Absence de compromis
Selon ce député de la troïka, l'annonce par certains d'un brouillon prêt constitue de la surenchère politique, d'autant plus que certaines commissions n'ont pas encore achevé leurs travaux. Pis encore, le président de la commission du pouvoir législatif et du pouvoir exécutif et de la relation entre eux, Amor Chettoui, avait déjà signalé «qu'au vu des positions déclarées lors des débats, il est presque impossible de trouver des compromis». «Nous nous dirigeons donc vers un référendum selon l'article trois de l'Organisation provisoire des pouvoirs publics, dont la rédaction comporte plusieurs lacunes», a-t-il souligné, attirant l'attention sur le fait que «un tel référendum constitue un très mauvais signal pour la population qui s'attendait à un compromis comme n'ont cessé de répéter les différents dirigeants politiques lorsqu'ils parlaient de la Constitution».

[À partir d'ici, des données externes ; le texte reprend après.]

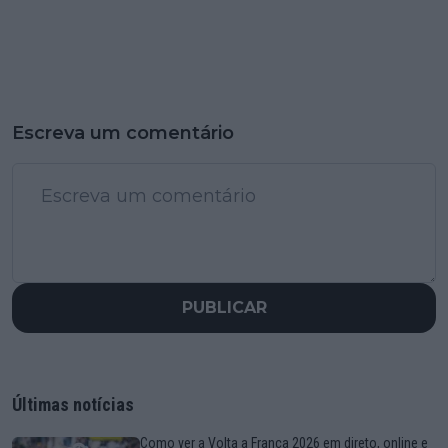
Escreva um comentário
PUBLICAR
Últimas notícias
Como ver a Volta a França 2026 em direto, online e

Le comble de cette situation, a déclaré étonné Samir Bettaïeb, constituant du bloc démocratique (opposition), «c'est de voir des constituants demander des changements au dernier moment, comme ce fut le cas dans la commission de la juridiction judiciaire, financière et constitutionnelle où l'on est revenu sur l'indépendance financière du Conseil supérieur du pouvoir judiciaire à l'avant-dernière réunion, alors que la majorité des députés pensaient que le dossier est clos». Samir Bettaïeb a également attiré l'attention sur le fait que «ce sont toujours les députés d'Ennahda qui sont derrière ces changements de dernière minute, à un point tel que l'on se retrouve pratiquement devant deux projets de Constitution».
Les différends portent pratiquement sur plusieurs questions fondamentales. «De quel consensus parle-t-on ?», s'est-il interrogé. Constituants hors Ennahda, classe politique et société civile craignent que ces manœuvres du parti islamiste visent à aller vers un référendum avec un double objectif. S'ils gagnent, les islamistes aspirent obtenir à travers ce plébiscite populaire une percée islamisante que la composition actuelle de l'ANC ne peut permettre. S'ils perdent, ils auront perdu juste la bataille de la Constitution et changeront de tactique en vue des élections. Une chose est certaine, les batailles actuelles font découvrir au peuple tunisien et à son élite le vrai visage d'Ennahda.